Stored data:
____________

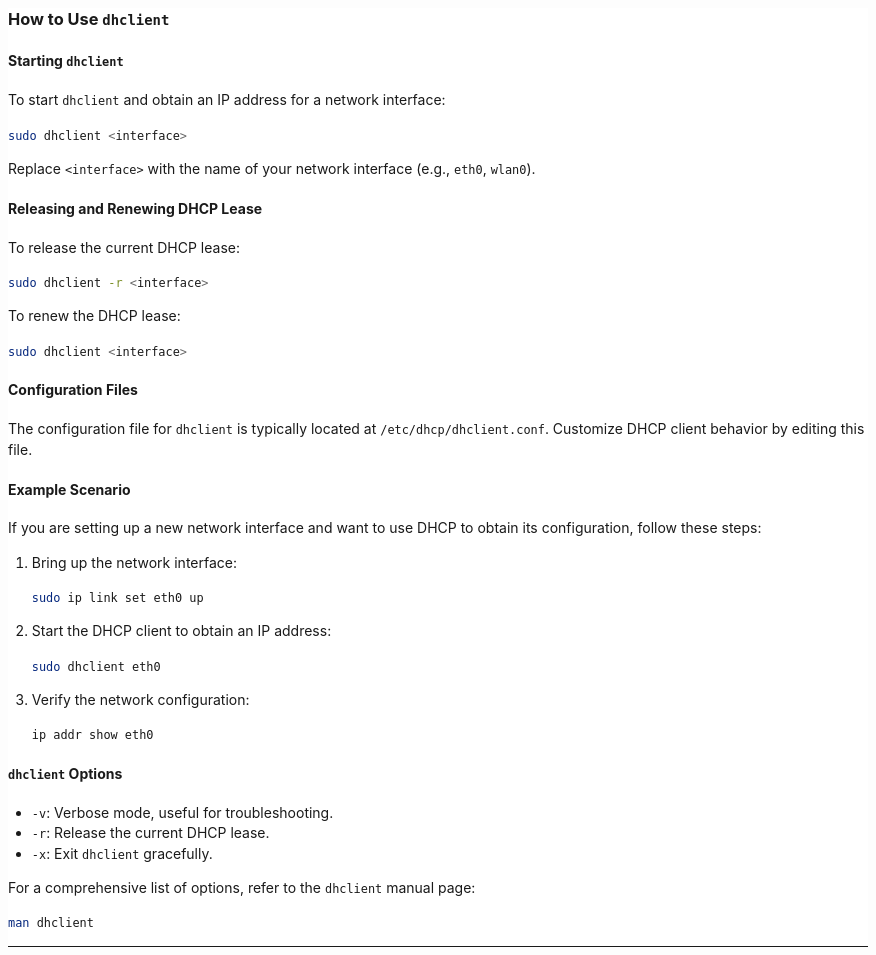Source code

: ### How to Use `dhclient`

#### Starting `dhclient`

To start `dhclient` and obtain an IP address for a network interface:
```bash
sudo dhclient <interface>
```
Replace `<interface>` with the name of your network interface (e.g., `eth0`, `wlan0`).

#### Releasing and Renewing DHCP Lease

To release the current DHCP lease:
```bash
sudo dhclient -r <interface>
```

To renew the DHCP lease:
```bash
sudo dhclient <interface>
```

#### Configuration Files

The configuration file for `dhclient` is typically located at `/etc/dhcp/dhclient.conf`. Customize DHCP client behavior by editing this file.

#### Example Scenario

If you are setting up a new network interface and want to use DHCP to obtain its configuration, follow these steps:

1. Bring up the network interface:
    ```bash
    sudo ip link set eth0 up
    ```

2. Start the DHCP client to obtain an IP address:
    ```bash
    sudo dhclient eth0
    ```

3. Verify the network configuration:
    ```bash
    ip addr show eth0
    ```

#### `dhclient` Options

- `-v`: Verbose mode, useful for troubleshooting.
- `-r`: Release the current DHCP lease.
- `-x`: Exit `dhclient` gracefully.

For a comprehensive list of options, refer to the `dhclient` manual page:
```bash
man dhclient
```

---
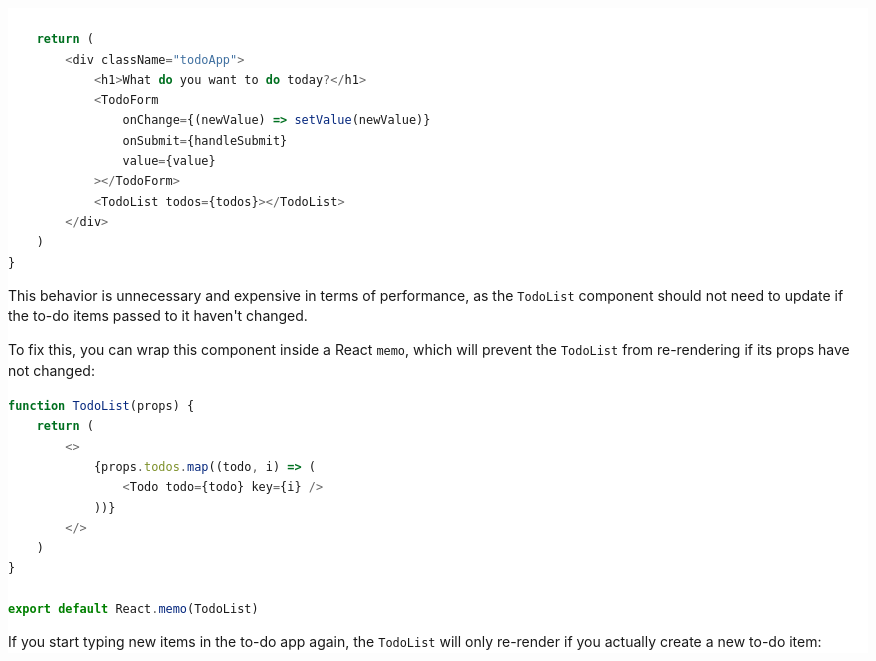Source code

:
 ```js

	return (
		<div className="todoApp">
			<h1>What do you want to do today?</h1>
			<TodoForm
				onChange={(newValue) => setValue(newValue)}
				onSubmit={handleSubmit}
				value={value}
			></TodoForm>
			<TodoList todos={todos}></TodoList>
		</div>
	)
}
```

This behavior is unnecessary and expensive in terms of performance, as the `TodoList` component should not need to update if the to-do items passed to it haven't changed.

To fix this, you can wrap this component inside a React `memo`, which will prevent the `TodoList` from re-rendering if its props have not changed:

```js
function TodoList(props) {
	return (
		<>
			{props.todos.map((todo, i) => (
				<Todo todo={todo} key={i} />
			))}
		</>
	)
}

export default React.memo(TodoList)
```

If you start typing new items in the to-do app again, the `TodoList` will only re-render if you actually create a new to-do item:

____________

_Problem:_
Going through the data above, return each line with the word "memo".

_Exercise solution:_
To fix this, you can wrap this component inside a React `memo`, which will prevent the `TodoList` from re-rendering if its props have not changed:
export default React.memo(TodoList)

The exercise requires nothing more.